→ **Problem**: Where the string "Deep" appears in a line of the data, show that line.
'''
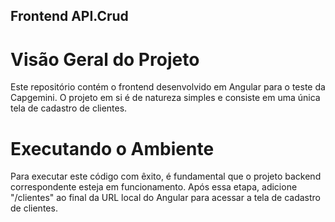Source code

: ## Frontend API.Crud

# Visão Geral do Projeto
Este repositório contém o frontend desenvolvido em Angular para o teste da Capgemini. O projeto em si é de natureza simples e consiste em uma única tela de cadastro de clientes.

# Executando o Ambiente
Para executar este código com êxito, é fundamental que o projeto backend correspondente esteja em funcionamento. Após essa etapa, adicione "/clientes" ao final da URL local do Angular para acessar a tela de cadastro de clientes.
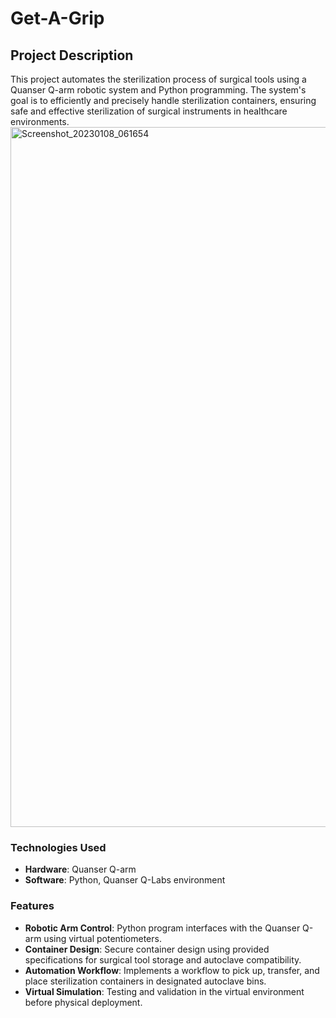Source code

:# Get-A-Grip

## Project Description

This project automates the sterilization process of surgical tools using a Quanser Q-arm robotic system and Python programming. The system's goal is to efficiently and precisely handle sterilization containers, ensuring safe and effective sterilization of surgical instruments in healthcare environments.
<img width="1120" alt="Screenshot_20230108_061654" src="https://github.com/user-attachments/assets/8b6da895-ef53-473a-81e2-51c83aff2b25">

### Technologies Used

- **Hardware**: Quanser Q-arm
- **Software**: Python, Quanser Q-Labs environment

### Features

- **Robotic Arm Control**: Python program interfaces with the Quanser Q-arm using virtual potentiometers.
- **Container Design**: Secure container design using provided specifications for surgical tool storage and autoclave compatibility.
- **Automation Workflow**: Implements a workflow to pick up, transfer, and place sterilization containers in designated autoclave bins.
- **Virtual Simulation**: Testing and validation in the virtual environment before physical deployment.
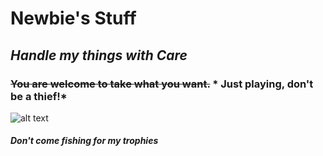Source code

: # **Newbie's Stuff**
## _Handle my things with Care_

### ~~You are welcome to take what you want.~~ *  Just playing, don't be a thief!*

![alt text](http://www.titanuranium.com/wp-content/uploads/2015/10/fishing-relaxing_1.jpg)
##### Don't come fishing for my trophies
'''
'''
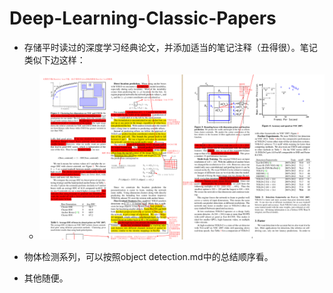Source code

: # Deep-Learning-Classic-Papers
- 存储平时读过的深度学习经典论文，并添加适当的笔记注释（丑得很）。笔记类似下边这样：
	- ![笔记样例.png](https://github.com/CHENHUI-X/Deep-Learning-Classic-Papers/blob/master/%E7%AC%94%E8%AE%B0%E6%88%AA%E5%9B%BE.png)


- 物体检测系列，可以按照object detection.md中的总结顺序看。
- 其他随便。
'''
→ **Result of the exercise**:
: # Deep-Learning-Classic-Papers
	- ![笔记样例.png](https://github.com/CHENHUI-X/Deep-Learning-Classic-Papers/blob/master/%E7%AC%94%E8%AE%B0%E6%88%AA%E5%9B%BE.png)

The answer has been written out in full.